Skip to main content

Prismatic's API in a CI/CD System

Exchanging a Prismatic refresh token for an access token

If you would like to set up a CI/CD pipeline or any other headless system to periodically query the Prismatic API, you will need to provide that system with a refresh token. Your system will then exchange the refresh token for an access token that it can use to query the Prismatic API.

To get a refresh token initially, use prism. You'll just need to do this once:

$ prism me:token --type refresh
2uSiGgplFXAN_igEtOGPIpj3UcGuG0FADIljgJEXAMPLE

In this example, assume that we've created an environment variable, PRISMATIC_REFRESH_TOKEN with the value we found on our CI/CD server:

PRISMATIC_REFRESH_TOKEN="2uSiGgplFXAN_igEtOGPIpj3UcGuG0FADIljgJEXAMPLE"

We can now configure our CI/CD server to exchange that refresh token for an access token. This example uses jq to parse JSON responses:

RESPONSE=$(curl "https://app.prismatic.io/auth/refresh" \
            --request POST \
            --data '{"refresh_token":"'${PRISMATIC_REFRESH_TOKEN}'"}' \
            -H "Content-Type: application/json")

PRISMATIC_ACCESS_TOKEN=$(echo ${RESPONSE} | jq -r .access_token)

That PRISMATIC_ACCESS_TOKEN can now be used in a request to Prismatic's API as a header Authorization: Bearer ${PRISMATIC_ACCESS_TOKEN}. That token can be used for 7 days before needing to refresh again.

## Requirement A
In the page on using Prismatic's API in a CI/CD system, how long can the access token be used before it must be refreshed again?
## Requirement B
Pick up the page on using Prismatic's API in a CI/CD system after its last sentence and continue writing it.

(Document structure recognition data)
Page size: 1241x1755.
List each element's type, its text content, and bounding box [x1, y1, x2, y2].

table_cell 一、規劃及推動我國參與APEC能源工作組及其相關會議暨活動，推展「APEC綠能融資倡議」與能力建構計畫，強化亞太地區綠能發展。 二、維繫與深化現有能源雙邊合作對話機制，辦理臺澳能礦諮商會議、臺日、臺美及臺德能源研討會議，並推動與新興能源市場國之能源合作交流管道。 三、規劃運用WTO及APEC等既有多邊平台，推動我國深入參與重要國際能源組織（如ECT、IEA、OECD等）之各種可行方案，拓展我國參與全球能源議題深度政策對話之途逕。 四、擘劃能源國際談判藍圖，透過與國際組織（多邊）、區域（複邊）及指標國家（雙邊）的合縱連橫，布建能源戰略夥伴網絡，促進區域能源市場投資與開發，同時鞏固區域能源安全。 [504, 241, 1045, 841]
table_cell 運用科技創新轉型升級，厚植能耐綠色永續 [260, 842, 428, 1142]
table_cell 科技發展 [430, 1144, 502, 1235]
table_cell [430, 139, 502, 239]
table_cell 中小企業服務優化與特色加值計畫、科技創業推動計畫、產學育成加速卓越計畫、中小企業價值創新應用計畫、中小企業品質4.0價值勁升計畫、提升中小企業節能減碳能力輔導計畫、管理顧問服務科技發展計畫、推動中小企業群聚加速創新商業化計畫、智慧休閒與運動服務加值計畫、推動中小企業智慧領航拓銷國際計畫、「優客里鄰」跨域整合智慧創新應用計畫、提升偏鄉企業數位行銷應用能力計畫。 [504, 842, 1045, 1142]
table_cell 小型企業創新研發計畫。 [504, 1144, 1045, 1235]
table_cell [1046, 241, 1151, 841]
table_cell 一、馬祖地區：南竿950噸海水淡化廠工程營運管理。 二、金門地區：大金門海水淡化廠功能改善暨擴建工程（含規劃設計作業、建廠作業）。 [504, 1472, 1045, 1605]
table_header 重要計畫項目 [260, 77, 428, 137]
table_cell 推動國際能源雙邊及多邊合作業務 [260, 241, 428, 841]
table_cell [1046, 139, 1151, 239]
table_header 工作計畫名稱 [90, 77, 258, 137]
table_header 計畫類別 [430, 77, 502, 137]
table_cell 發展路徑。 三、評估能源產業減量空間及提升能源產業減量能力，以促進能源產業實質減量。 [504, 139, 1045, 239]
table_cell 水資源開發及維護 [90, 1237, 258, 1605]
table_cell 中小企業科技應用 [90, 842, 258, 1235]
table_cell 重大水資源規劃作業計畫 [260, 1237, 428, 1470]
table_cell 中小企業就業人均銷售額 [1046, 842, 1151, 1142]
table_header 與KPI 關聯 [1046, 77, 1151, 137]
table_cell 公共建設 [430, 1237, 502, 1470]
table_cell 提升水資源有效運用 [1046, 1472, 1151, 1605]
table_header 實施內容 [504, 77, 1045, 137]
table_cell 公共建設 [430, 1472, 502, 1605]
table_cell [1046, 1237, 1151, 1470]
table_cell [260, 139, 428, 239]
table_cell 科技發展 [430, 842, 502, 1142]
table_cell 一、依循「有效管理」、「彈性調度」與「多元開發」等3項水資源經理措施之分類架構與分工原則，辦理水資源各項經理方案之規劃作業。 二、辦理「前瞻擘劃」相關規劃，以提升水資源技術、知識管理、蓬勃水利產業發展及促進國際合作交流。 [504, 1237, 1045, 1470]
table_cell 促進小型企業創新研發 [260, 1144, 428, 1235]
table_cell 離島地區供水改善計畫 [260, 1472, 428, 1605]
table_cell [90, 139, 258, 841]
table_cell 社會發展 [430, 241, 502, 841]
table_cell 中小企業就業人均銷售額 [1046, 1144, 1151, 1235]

## Exercise answer A
7 days.

## Exercise answer B
Revoking a Prismatic refresh token

If you believe your refresh token has been compromised, or otherwise would like to revoke a refresh token, the process is very similar to refreshing an auth token. Identify the refresh token that you would like to revoke, then issue an HTTP request to the /auth/revoke endpoint:

PRISMATIC_REFRESH_TOKEN="2uSiGgplFXAN_igEtOGPIpj3UcGuG0FADIljgJEXAMPLE"

curl "https://app.prismatic.io/auth/revoke" \
    --request POST \
    --data '{"refresh_token":"'${PRISMATIC_REFRESH_TOKEN}'"}' \
    -H "Content-Type: application/json"

You can also use prism to issue the same revocation if you are currently logged in:

$ prism me:token:revoke
All refresh tokens are revoked

When issuing a refresh token request, ALL of your user's refresh tokens are revoked. If you have any scripts that use a refresh token that is tied to your user (for a CI/CD pipeline, etc.), you will need to replace that refresh token with a new one.

If you believe your team members' refresh token has been compromised, please have them log in and revoke their refresh token, or have an organization administrator remove their account if they are unavailable (their account can be re-added later).